Bottom fed just refers to which side of the atty you're giving the juice to. This makes more sense when you know that there have also been top feeders. Top feeders have a bottle and a tube that goes to an adapter that sits above the atomizer so they drip juice down in to the atty rather than push juice up in to the atty.

I've had a couple of top feeders, and I'm pretty sure there are two (and sort of three) such devices still on the market. SuperT makes the vapemate. That device will turn most any tube mod in to a top feeder. Notcigs makes the VVPV which is a top feeder metal 'box' mod. I currently still own a VVPV (it is not on my recommended PVs list - I no longer endorse that one). I used to have a plastic box top feeder too. The plastic box top feeders were available from several sources three or four years ago, but never really caught on... they were just a little too hard to control the amount of juice going to the atty. The (sort of) third one still available is a perfume bottle with a tube and a top feed adapter you can rubberband to any mod you want to. It is also sold by notcigs.

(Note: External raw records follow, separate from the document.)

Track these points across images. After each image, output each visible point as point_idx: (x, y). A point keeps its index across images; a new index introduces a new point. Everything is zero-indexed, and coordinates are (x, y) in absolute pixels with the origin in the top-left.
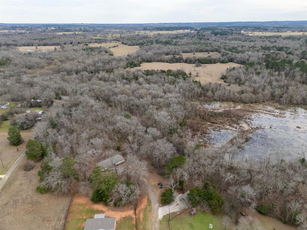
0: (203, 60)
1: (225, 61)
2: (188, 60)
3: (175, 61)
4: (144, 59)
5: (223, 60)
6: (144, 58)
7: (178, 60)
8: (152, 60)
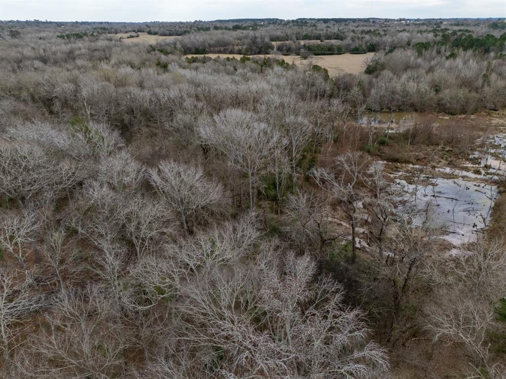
0: (315, 47)
1: (360, 49)
2: (284, 48)
3: (257, 51)
4: (188, 48)
5: (356, 48)
6: (189, 46)
7: (263, 49)
8: (207, 50)
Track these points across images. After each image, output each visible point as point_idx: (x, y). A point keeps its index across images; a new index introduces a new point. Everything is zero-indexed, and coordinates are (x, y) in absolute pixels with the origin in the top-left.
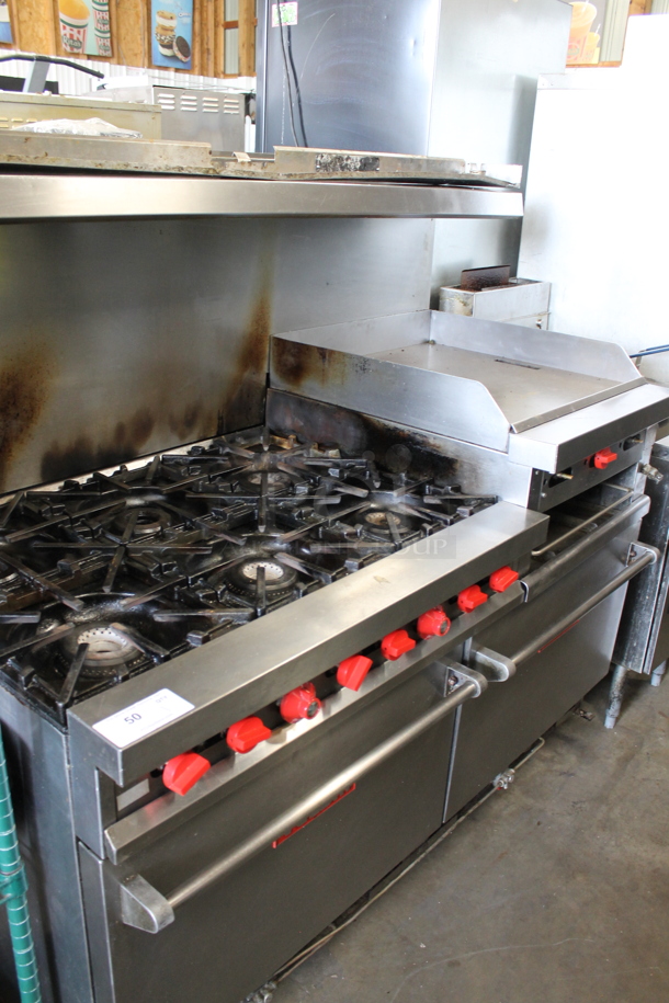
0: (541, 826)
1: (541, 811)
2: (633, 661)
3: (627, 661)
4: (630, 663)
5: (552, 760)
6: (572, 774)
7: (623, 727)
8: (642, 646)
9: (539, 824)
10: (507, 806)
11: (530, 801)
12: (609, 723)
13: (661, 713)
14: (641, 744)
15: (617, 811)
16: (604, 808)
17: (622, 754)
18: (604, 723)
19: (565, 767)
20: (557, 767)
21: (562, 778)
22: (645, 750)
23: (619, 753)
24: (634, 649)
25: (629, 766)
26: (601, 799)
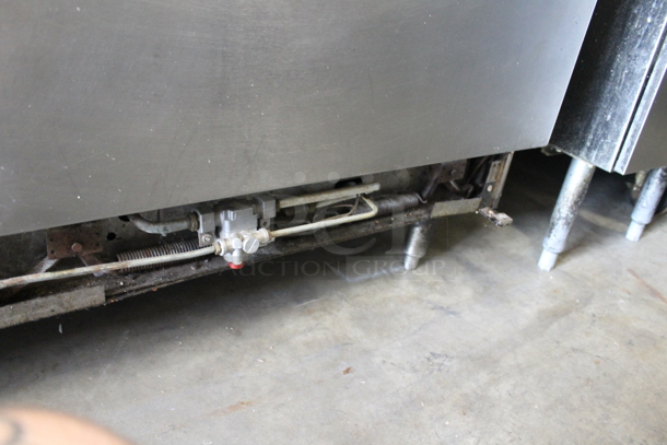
0: (350, 375)
1: (366, 352)
2: (601, 148)
3: (589, 149)
4: (594, 153)
5: (432, 287)
6: (452, 313)
7: (566, 273)
8: (621, 120)
9: (347, 371)
10: (311, 330)
11: (355, 333)
12: (547, 259)
13: (631, 271)
14: (587, 301)
15: (505, 387)
16: (483, 376)
17: (551, 305)
18: (537, 261)
19: (447, 301)
20: (435, 297)
21: (433, 314)
22: (591, 309)
23: (547, 304)
24: (606, 125)
25: (555, 326)
26: (484, 361)
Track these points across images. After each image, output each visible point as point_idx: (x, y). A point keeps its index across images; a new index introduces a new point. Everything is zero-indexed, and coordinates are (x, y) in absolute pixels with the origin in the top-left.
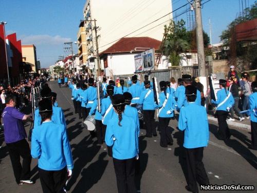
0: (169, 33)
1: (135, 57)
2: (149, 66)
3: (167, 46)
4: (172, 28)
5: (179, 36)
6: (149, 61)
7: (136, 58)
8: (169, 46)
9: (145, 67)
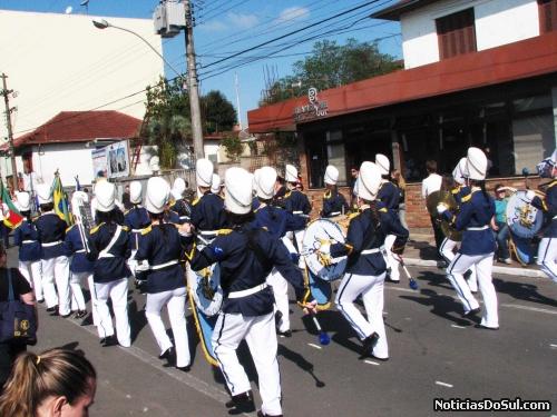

There was also another top feeder that had it actually worked out might have pretty much replaced all other high end mods. That one was called the Eclipse EQ. It was VV, held an 18650, was top fed, and had a programmable electric pump to deliver juice to the atty. It was years ahead of its time. --- and unfortunately, probably because it was so far ahead of its time, it had some problem that caused it to be recalled.... and the project ran out of money... and that was that. It was unfortunate.... but I'll say for sure that if I were crazy rich, I'd find those guys and throw money at them until they got it working with today's electronics and could make it bomb proof. I still think it could be a very popular product.